Anthony de Jasay was born at Aba, Hungary in 1925. (The original spelling is Jaszay). He studied Agriculture in Szekesfehervar. After the war he worked as free-lance journalist, fleeing Hungary in 1948. After two years in Austria, he emigrated to Australia in 1950 and took a part-time course in Economics at the University of Western Australia. Then he went to Oxford in 1955 and was a research fellow of Nuffield College where he stayed till 1962. Then he moved to Paris and worked there as a banker, first as employee then on his own account. In 1979, he retired to Normandy with wife and three children. He ended like all Hungarian Jews becoming something of a philosophy writer. On the new European financial regulation:
Other than "pruning" investment banking, Franco-German inspired regulation is likely to focus on solvency and on the whole modern generation of innovative financial products. Banks are already under pressure to increase their solvency ratios, and it would not be surprising if the present standards of about 8 per cent of a bank's "risk-weighted" liabilities being their own capital, were gradually raised to 10 or even 12 per cent. Skeptics would remark that in case there is a "meltdown" in the market for one major asset class, such as mortgages, a few per cent more or less of their own capital will not make the difference between solvency and insolvency, while a more massive increase in solvency ratios would suck the rest of the economy dry of capital, for far too much would be needed to fill up bank balance sheets. The only way out for the banks is to de-leverage, shrink their balance sheets to make their existing capital amount to a higher percentage of it. This result, which some authorities seem to want, is achieved by restricting credit—the "credit crunch" the authorities untiringly condemn.
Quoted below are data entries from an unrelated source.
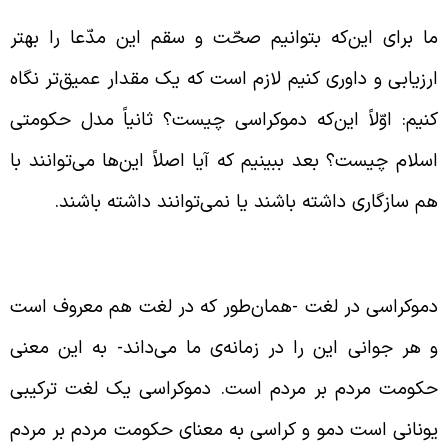
ا برای این‌که بتوانیم صحّت و سقم این مدّعا را بهتر
رزیابی و داوری کنیم لازم است که یک مقدار عمیق‌تر نگاه
نیم: اوّلاً این‌که دموکراسی چیست؟ ثانیاً مدل حکومتی
سلام چیست؟ بعد ببینیم که آیا اصلاً این‌ها می‌توانند با
م سازگاری داشته باشند یا نمی‌توانند داشته باشند.
ررسی ریشه‌ی دموکراسی
موکراسی در لغت -همان‌طور که در لغت هم معروف است
 هر جوانی این را در زمانه‌ی ما می‌داند- به این معنی
کومت مردم بر مردم است. دموکراسی یک لغت ترکیبی
ونانی است دمو و کراسی به معنای حکومت مردم بر مردم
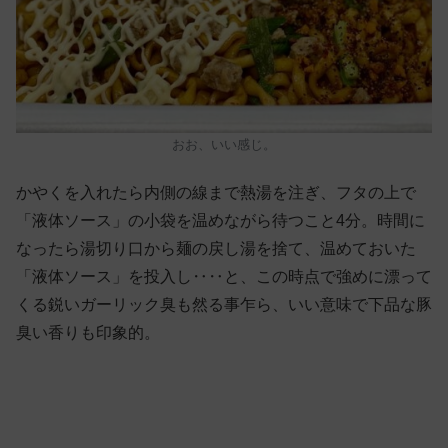
おお、いい感じ。
かやくを入れたら内側の線まで熱湯を注ぎ、フタの上で
「液体ソース」の小袋を温めながら待つこと4分。時間に
なったら湯切り口から麺の戻し湯を捨て、温めておいた
「液体ソース」を投入し‥‥と、この時点で強めに漂って
くる鋭いガーリック臭も然る事乍ら、いい意味で下品な豚
臭い香りも印象的。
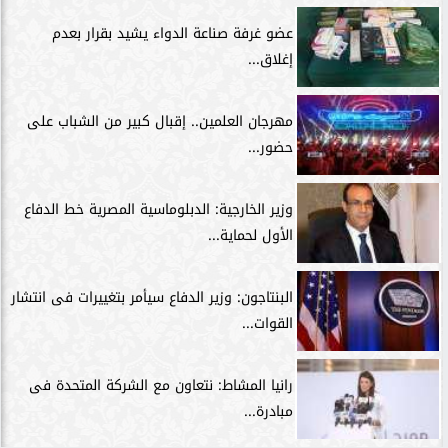
عضو غرفة صناعة الدواء يشيد بقرار بعدم
إغلاق...
مهرجان العلمين.. إقبال كبير من الشباب على
حضور...
وزير الخارجية: الدبلوماسية المصرية خط الدفاع
الأول لحماية...
البنتاجون: وزير الدفاع سيأمر بتغييرات فى انتشار
القوات...
رانيا المشاط: نتعاون مع الشركة المتحدة فى
مبادرة...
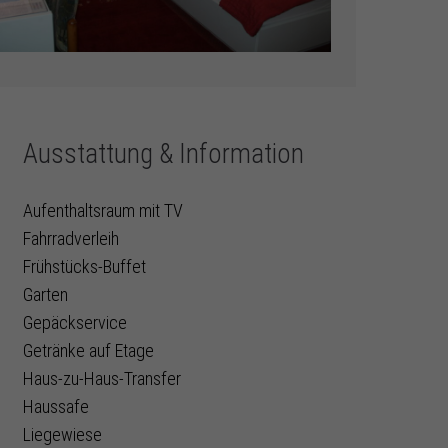
Ausstattung & Information
Aufenthaltsraum mit TV
Fahrradverleih
Frühstücks-Buffet
Garten
Gepäckservice
Getränke auf Etage
Haus-zu-Haus-Transfer
Haussafe
Liegewiese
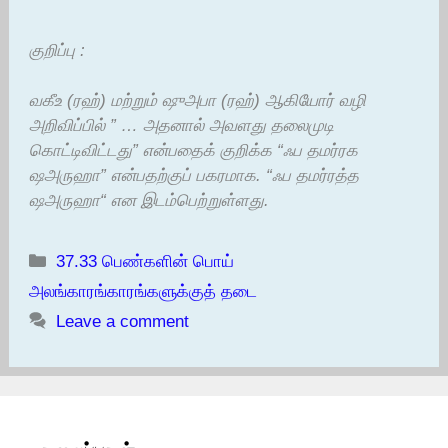
குறிப்பு :
வகீஉ (ரஹ்) மற்றும் ஷுஅபா (ரஹ்) ஆகியோர் வழி
அறிவிப்பில் ” … அதனால் அவளது தலைமுடி
கொட்டிவிட்டது” என்பதைக் குறிக்க “ஃப தமர்ரக
ஷஅருஹா” என்பதற்குப் பகரமாக. “ஃப தமர்ரத்த
ஷஅருஹா“ என இடம்பெற்றுள்ளது.
Categories
37.33 பெண்களின் பொய்
அலங்காரங்காரங்களுக்குத் தடை
Leave a comment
The other main target area of regulation is bound to be all the recent innovative financial products. They include the transformation of non-marketable into marketable assets by securitisation, as well as such derivatives as credit default swaps, put and call options, currency and commodity futures and interest rate "swaps". Their common function is to help distribute risk by creating instruments for insuring against it and for underwriting the insurance. They also serve as more efficient vehicles for the speculation that everybody bitterly hates and wants to eradicate, failing to understand that its function is to smooth out price fluctuations by buying low and selling high. Thus pulling the price up in the trough and pushing it down at the peak. If it does the opposite, it bankrupts itself.